Friday, March 31, 2006

1960s Now

New Protests in L.A.: "This is How They Did It in the 60s"

Antiwar demonstrations have become all too familiar since the 1960s, thanks to so many awful wars to demonstrate against. But the recent protests by Latinos against certain proposed legislation on immigration in the 2006 Congress have other direct roots to the 1960s: to the Civil Rights era, and to the Cesar Chavez marches and boycotts. In California, March 31 is a state holiday in honor of Chavez.

According to this article in the L.A. Times, high school students are looking to the 60s for some of their models for non-violent protest, in particular to Los Angeles school demonstrations in 1968 as depicted in the recently shown HBO film, "Walkout."

"It hearkens back to 1968," said Andres Jimenez, director of the California Policy Research Center at the University of California. "There was a sense of frustration that they saw with their parents in terms of the tenor of the immigration debate.

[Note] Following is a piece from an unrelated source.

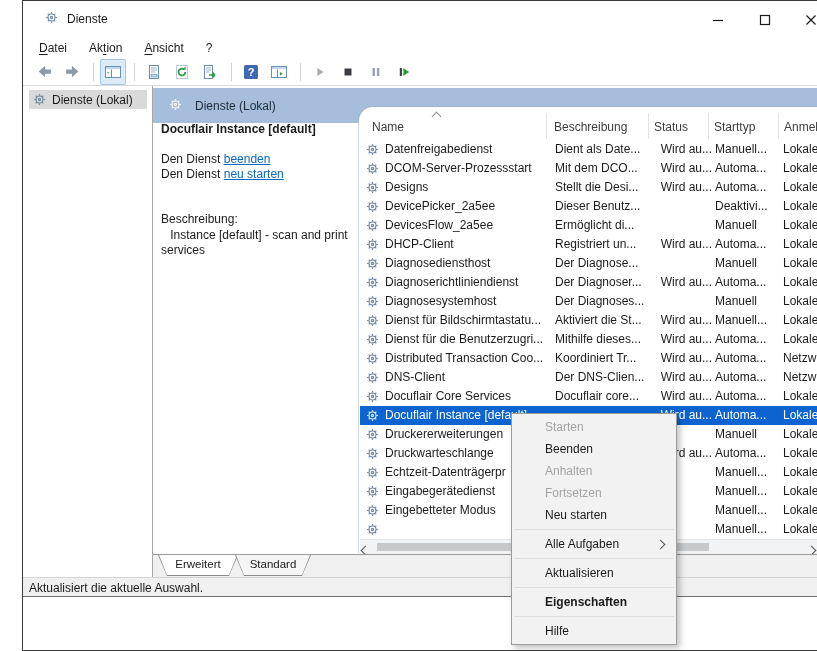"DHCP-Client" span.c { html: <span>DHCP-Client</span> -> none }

This group is being singled out as a 'problem group.' And they wanted to seek an avenue to respond to that, to show that on the contrary, this group is very much a part of the broader society."

To be sure, students revealed both their youth and their naivete at times. When thousands of Los Angeles students descended on City Hall on Monday, for example, one student said she remembered something about civil rights protesters in the 1960s sitting down during demonstrations. It was a reference to the "sit-in," but it wasn't entirely clear whether the students recognized the pedigree of their decision to plop down on the steps.

"That was the idea of a girl from Belmont" High School, said Tabares. "In the '60s, the way they did it was sitting down. So we told everybody to sit down."

The story goes on to say that some students were also quite savvy about protesting, and had good instincts for how to be effective. They also use new tools, like the Internet, in particular Myspace.com, which became an information clearinghouse that every teenager knew but few adults did. The result in one school:

It didn't take long before most of Garden Grove High's roughly 2,200 students knew what was coming, without the knowledge or involvement of teachers or parents.

Soon, the bulletin crossed over an invisible but critical line between teens who were friends but attended different schools. Students began posting their telephone numbers, and soon dozens more pledges to participate were obtained through phone calls and instant text messages.

Still, when the tardy bell rang Monday morning, Muniz had no idea what to expect. Teenagers can talk a big game. But would they follow through?

She waited in front of the school. Soon, the doors opened, and scores of students — most of them Latino, but a handful of whites, African Americans and Asian Americans too — joined her. They marched through Garden Grove and Anaheim, picking up students at several other schools as planned through MySpace bulletins. By 1 p.m., they had covered 10 miles. An estimated 1,500 students had walked out. Muniz was a truant — and, to her friends, a hero.